We also summarize additive interaction using addintlist to report RERI, AP, and S, with "White & Not Obese" as the joint reference.

add_tab <- addintlist(
  model = interaction_model,
  factor1_name = "Race1",
  factor2_name = "ObeseStatus",
  measures = "all",
  digits = 3
)

kable(add_tab,
      caption = "Table 3. Additive interaction measures by Race1 with obesity as the binary factor") %>%
  kable_styling(full_width = FALSE)
Table 3. Additive interaction measures by Race1 with obesity as the binary factor
Factor1 Level1 Factor2 Level2 Measure Estimate SE CI_low CI_upp
Race1 Black ObeseStatus Obese RERI 0.025 0.312 -0.587 0.637
Race1 Black ObeseStatus Obese AP 0.010 0.122 -0.230 0.250
Race1 Black ObeseStatus Obese S 1.016 0.205 0.680 1.518
Race1 Hispanic ObeseStatus Obese RERI 0.258 0.194 -0.123 0.639
Race1 Hispanic ObeseStatus Obese AP 0.157 0.105 -0.048 0.362
Race1 Hispanic ObeseStatus Obese S 1.667 0.382 0.788 3.525
Race1 Mexican ObeseStatus Obese RERI 0.360 0.253 -0.136 0.857
Race1 Mexican ObeseStatus Obese AP 0.187 0.116 -0.041 0.415
Race1 Mexican ObeseStatus Obese S 1.639 0.348 0.829 3.241
Race1 Other ObeseStatus Obese RERI -0.299 0.305 -0.896 0.299
Race1 Other ObeseStatus Obese AP -0.259 0.316 -0.878 0.360
Race1 Other ObeseStatus Obese S 0.337 1.758 0.011 10.567

Reporting guideline

The NHANES example illustrates that, under saturation, the joint-variable and interaction-term parameterizations are equivalent on the multiplicative scale.
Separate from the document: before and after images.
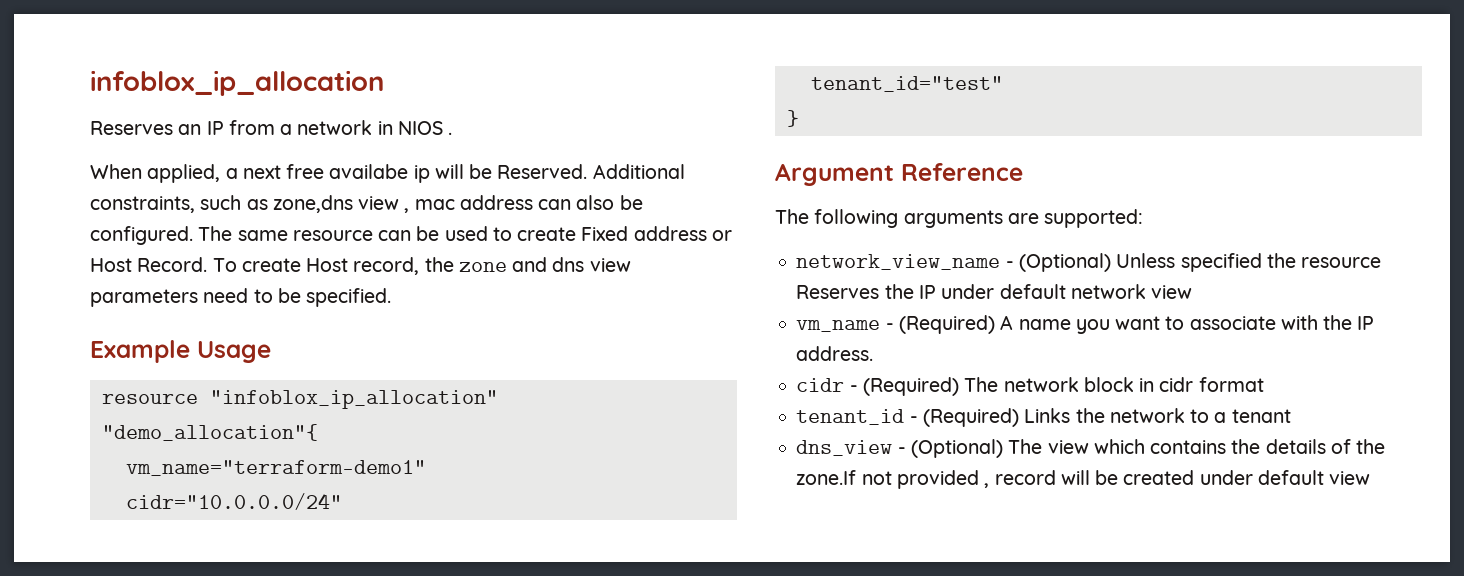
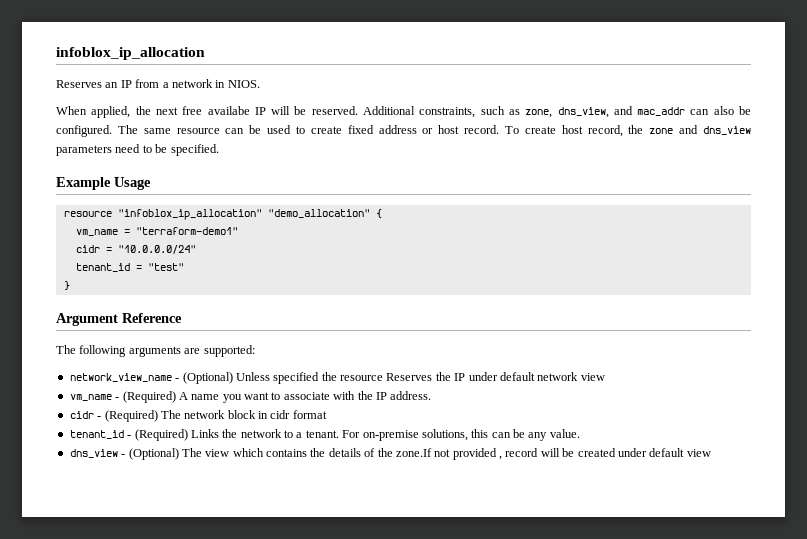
[397,121,453,135] NIOS . -> [227,80,260,88] NIOS.
[225,168,238,179] a -> [135,106,151,115] the
[413,164,588,183] ip will be Reserved. -> [254,106,358,115] IP will be reserved.
[272,195,533,213] zone,dns view , mac address -> [525,106,686,118] zone, dns_view, and mac_addr
[581,226,629,241] Fixed -> [347,125,374,134] fixed
[90,257,208,272] Host Record. -> [438,125,500,134] host record.
[306,258,349,272] Host -> [561,125,583,134] host
[552,257,631,272] dns view -> [703,126,751,135] dns_view
[101,424,318,441] [125,460,426,476] [125,493,342,510] [810,76,1003,92] "demo_allocation"{ // vm_name="terraform-demo1" // cidr="10.0.0.0/24" // tenant_id="test" -> [267,209,382,218] [75,227,238,236] [75,245,196,254] [75,263,184,272] "demo_allocation" { // vm_name = "terraform-demo1" // cidr = "10.0.0.0/24" // tenant_id = "test"
[1231,409,1291,423] tenant -> [305,429,580,441] tenant. For on-premise solutions, this can be any value.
The joint-variable model directly presents the set of contrasts most often recommended for reporting, while the interaction model provides the traditional interaction coefficient and requires transformation to recover the same joint effects. Either model supports simple effects within strata. Reporting both joint and selected simple effects, together with additive interaction measures, provides a more complete summary.

Key messages

  • Under saturation, joint and interaction models encode the same multiplicative contrasts.
  • Present the full set of joint effects against a single reference profile.
  • Include selected simple effects and additive interaction measures for clarity.

References

Knol, Mirjam J, and Tyler J VanderWeele. 2012. “Recommendations for Presenting Analyses of Effect Modification and Interaction.” International Journal of Epidemiology 41 (2): 514–20.